Working with smartcards

virginia.franklin1@btopenworld.com

08 Feb 08 12:02

Having worked with smartcards since they were first instroduced, all smartcards are issued to jobs worth authority. In otherwords, what you can see with the smartcards are unique to your authority level and most of the times, the information you can see is unique to the authority that you work for. All smartcards have unique pins and the pins unlike one comment I have read here ARE NOT on the FRONT of the smartcard. The cards are issued with the person choosing their own pin, even the RA Agent/ Manager does not know this pin. Where the person who the card is issued to is not present to select their pin, the RA Agent or Manager blocks the card so that when the person who then needs to use that card can get it unblocked out by their RA Sponsor, Agent or Manager with the necessary paper work completed. Enough said.

PIN printed on front of card

anthea.baker@bradford.nhs.uk

09 Feb 08 09:02

Thank goodness the ignoramus who wrote this comment chose to remain anonymous! I have never read such rubbish. Let's be clear here, the PIN is chosen by the user and can be either numbers or characters. If you choose to go scaremongering - at least get your facts correct!

re;PIN printed on front of card

12 Feb 08 17:02

er ..mine is on the front on a post-it wrapped around the card.I got it like that...just another ignoramus I guess.

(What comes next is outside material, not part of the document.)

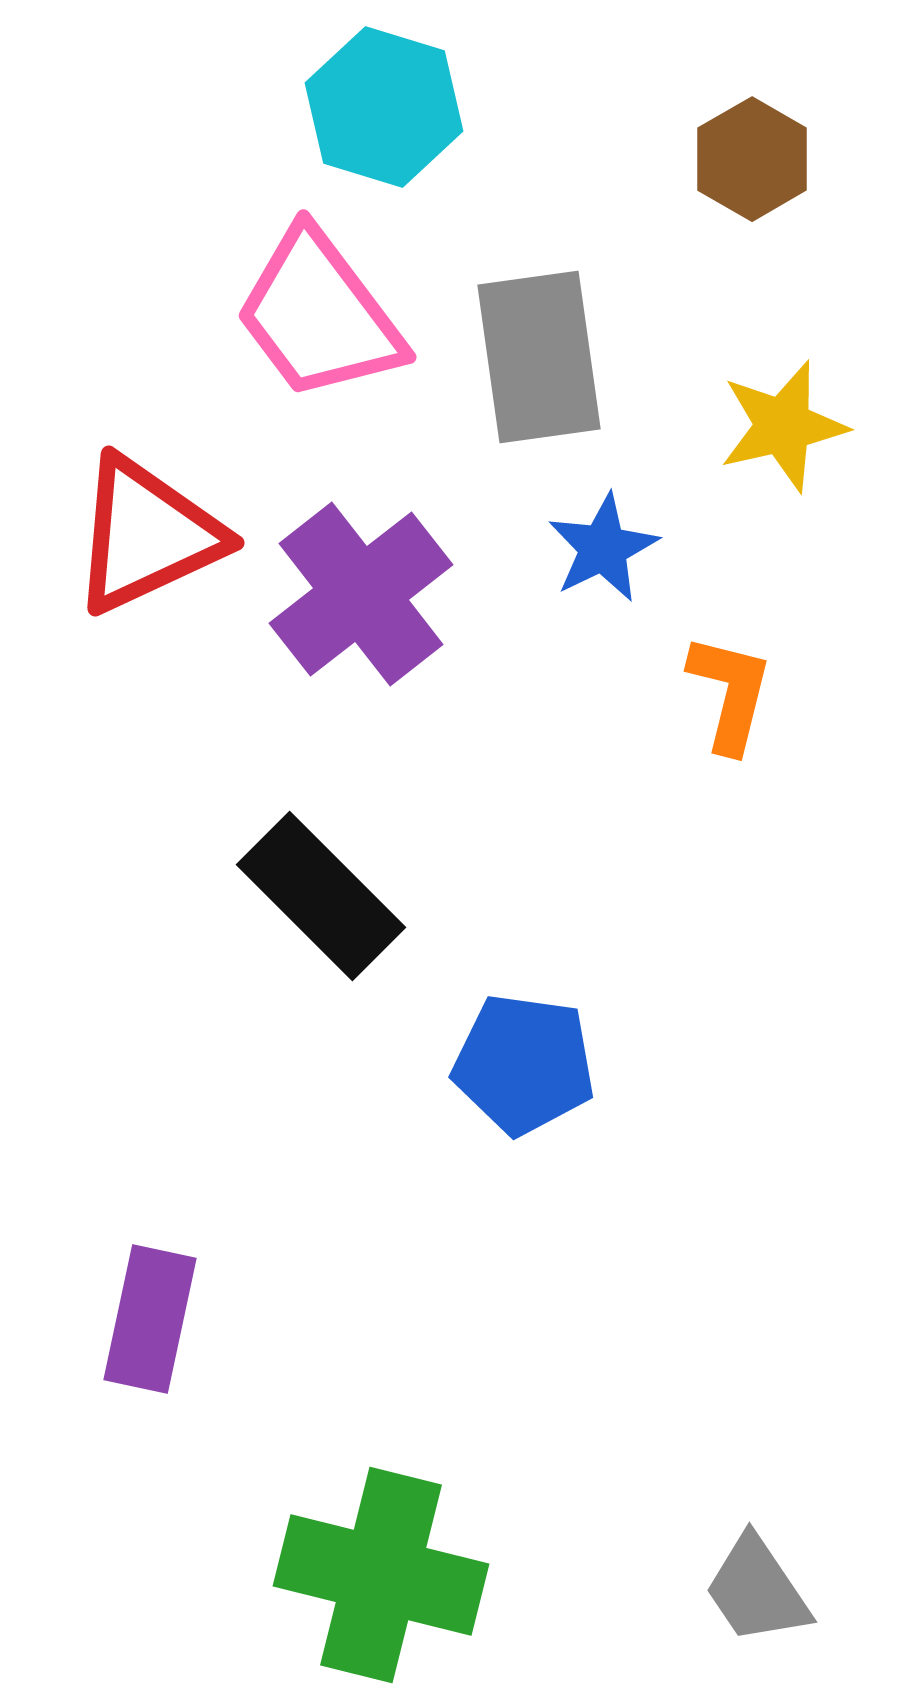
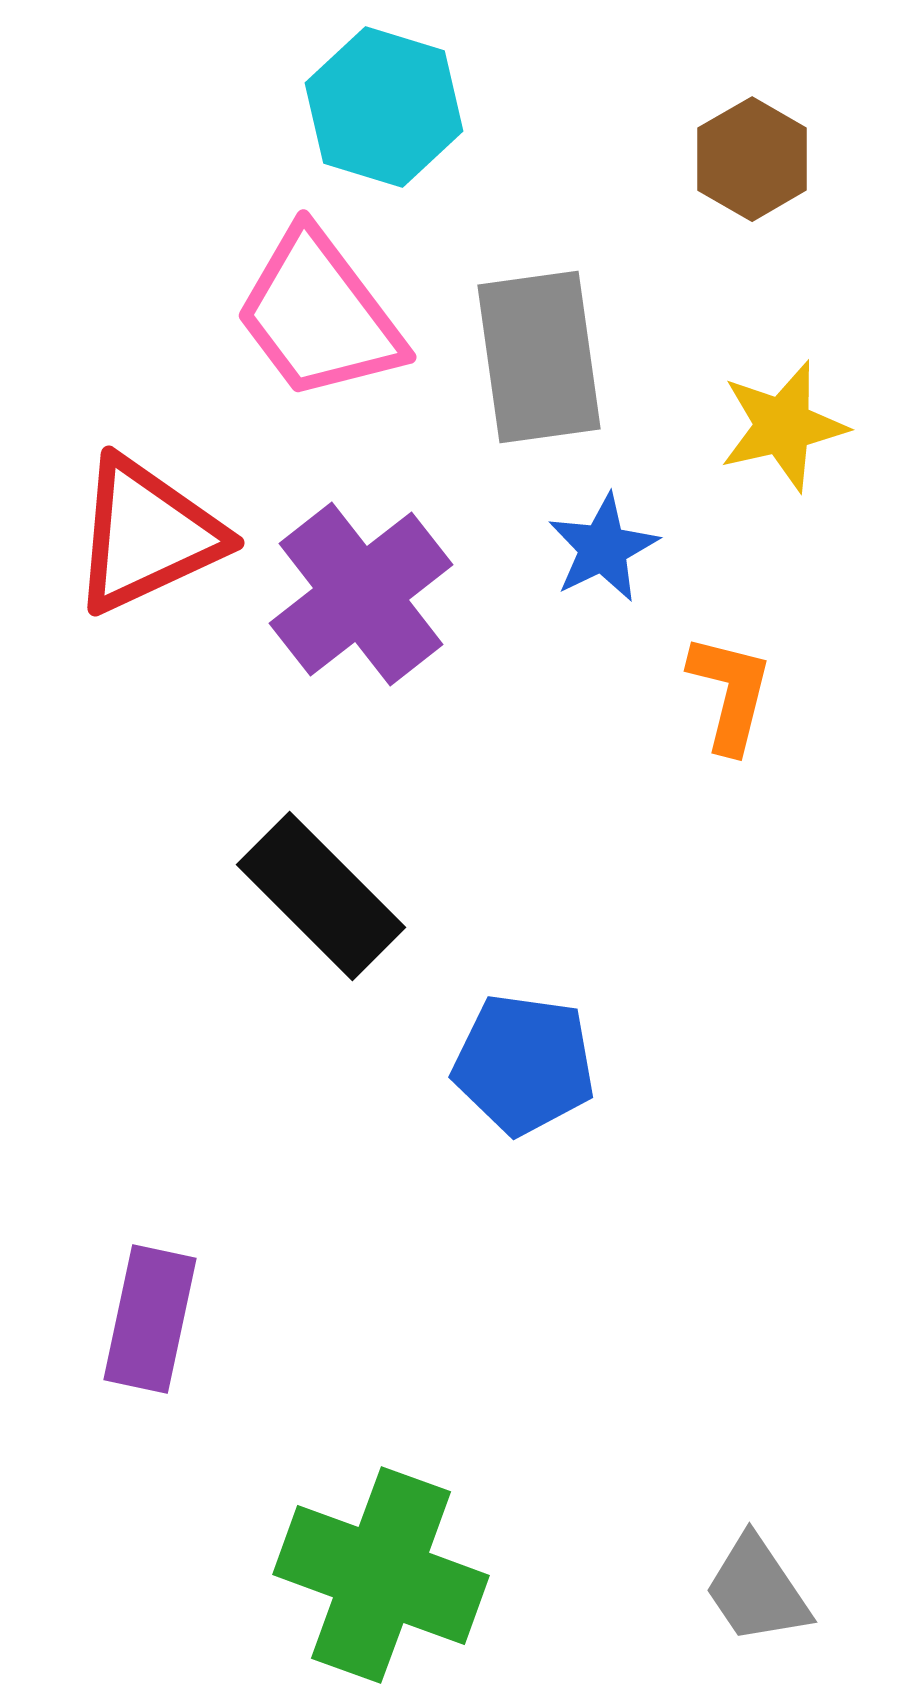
green cross: rotated 6 degrees clockwise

re: PIN printed on smartcard

13 Feb 08 09:02

If you are receiving your smartcard with your PIN written on a post it wrapped around it, you should report it to your trust for breach of security procedures. In any case, this still isn't the same as having the PIN printed on the card as the previous commentator stated.

Also, don't forget that to actually access anything you need to be on an NHS net connection. Trying to access anything on the www. will get you nowhere.

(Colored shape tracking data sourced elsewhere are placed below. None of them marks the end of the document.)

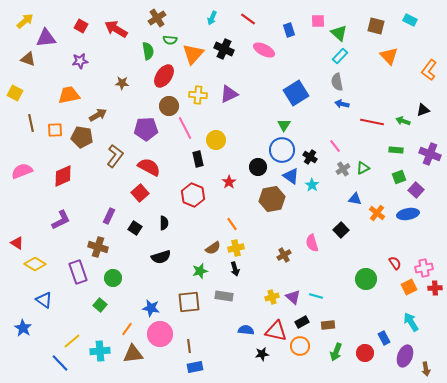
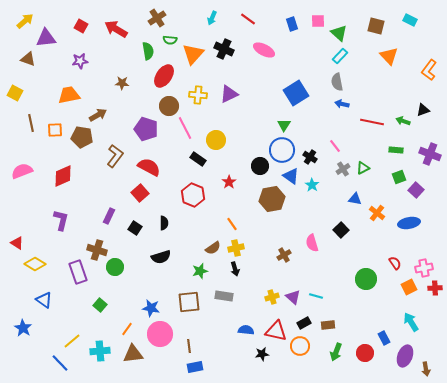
blue rectangle at (289, 30): moved 3 px right, 6 px up
purple pentagon at (146, 129): rotated 20 degrees clockwise
black rectangle at (198, 159): rotated 42 degrees counterclockwise
black circle at (258, 167): moved 2 px right, 1 px up
blue ellipse at (408, 214): moved 1 px right, 9 px down
purple L-shape at (61, 220): rotated 50 degrees counterclockwise
brown cross at (98, 247): moved 1 px left, 3 px down
green circle at (113, 278): moved 2 px right, 11 px up
black rectangle at (302, 322): moved 2 px right, 1 px down
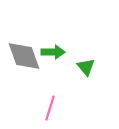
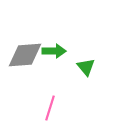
green arrow: moved 1 px right, 1 px up
gray diamond: moved 1 px right, 1 px up; rotated 75 degrees counterclockwise
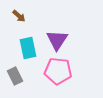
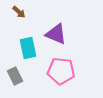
brown arrow: moved 4 px up
purple triangle: moved 1 px left, 6 px up; rotated 40 degrees counterclockwise
pink pentagon: moved 3 px right
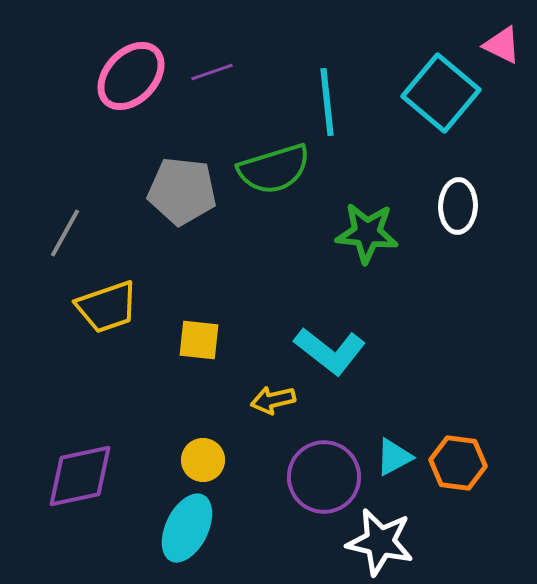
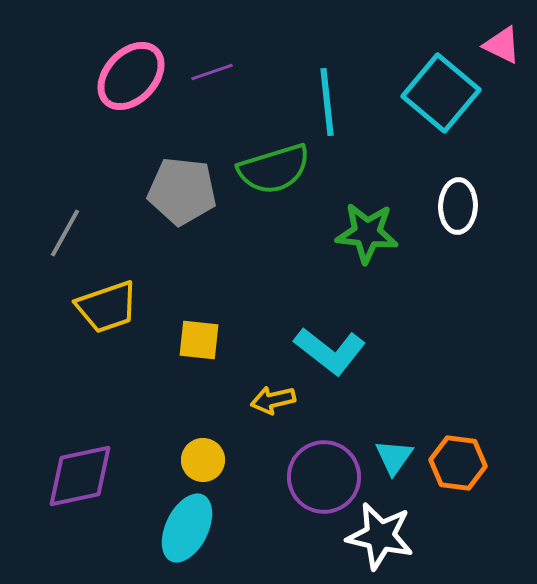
cyan triangle: rotated 27 degrees counterclockwise
white star: moved 6 px up
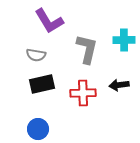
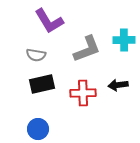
gray L-shape: rotated 56 degrees clockwise
black arrow: moved 1 px left
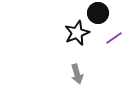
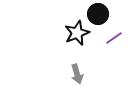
black circle: moved 1 px down
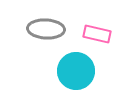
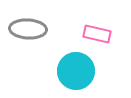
gray ellipse: moved 18 px left
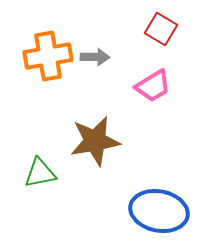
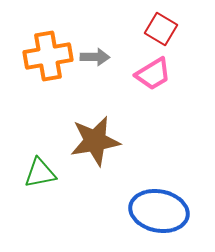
pink trapezoid: moved 12 px up
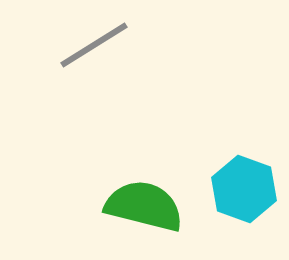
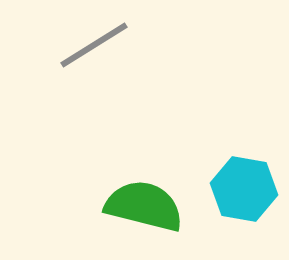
cyan hexagon: rotated 10 degrees counterclockwise
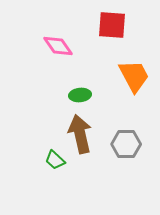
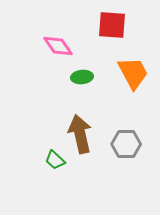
orange trapezoid: moved 1 px left, 3 px up
green ellipse: moved 2 px right, 18 px up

To the previous poster.....

13 Feb 08 09:02

It is this kind of practice if it is indeed taking place that jeopardises the entire programme. Whoever thought of such idiotic procedures as to send smartcards with a pin number attached to it? I hope this is found out and stopped immediately.

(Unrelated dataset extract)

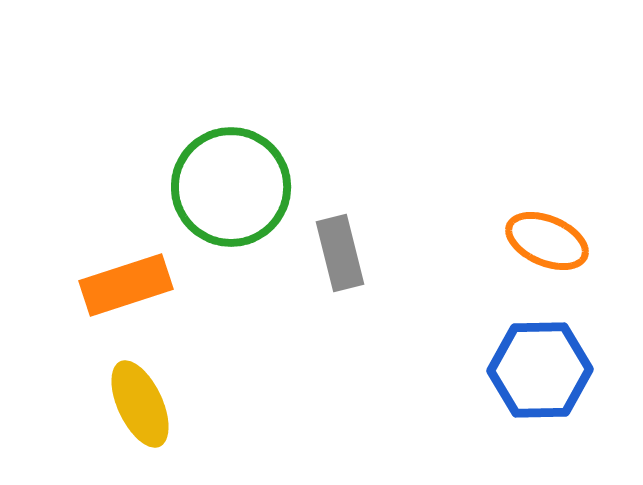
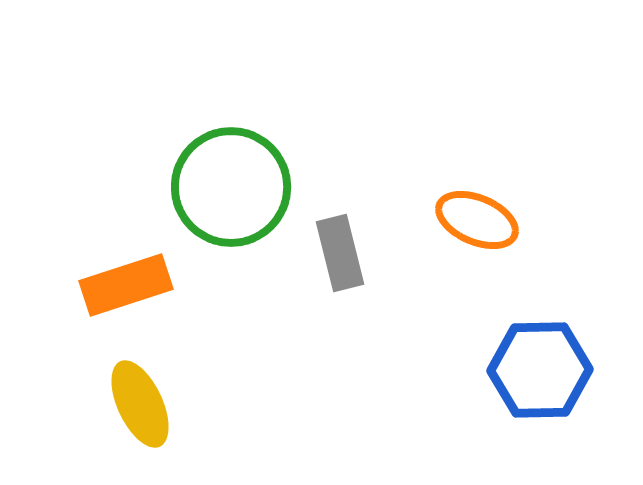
orange ellipse: moved 70 px left, 21 px up
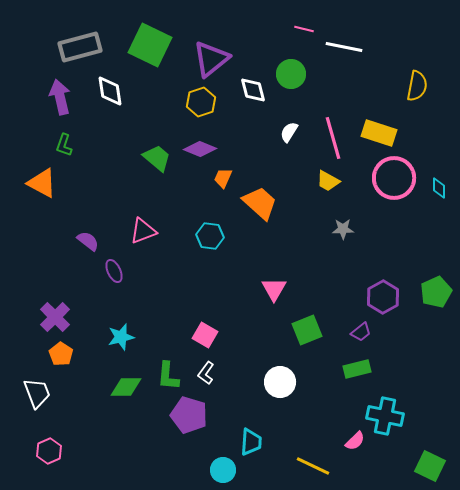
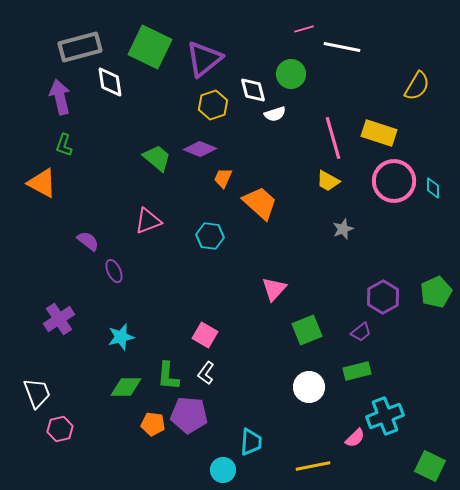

With regards to the actual article, it is a load of scaremongering nonsense and is nothing less than I have come to expect from publications such as Pulse. Are they determined to undermine the entire programme?

Scaremongering

13 Feb 08 14:02

Week after week, we hear the latest woes about Information security, only to find after digging a little deeper, that it's not that bad afterall. All the above serves to demonstrate to the nth degree is that the level of technical understanding out there ranges from the enlightened and informed to the not so. It’s a shame that these articles intentionally pander to the latter's fears, thus propagating misinformation, ultimately making the whole process more difficult to implement. Surely, there is a responsibility to inform and educate rather than needlessly sensationalise.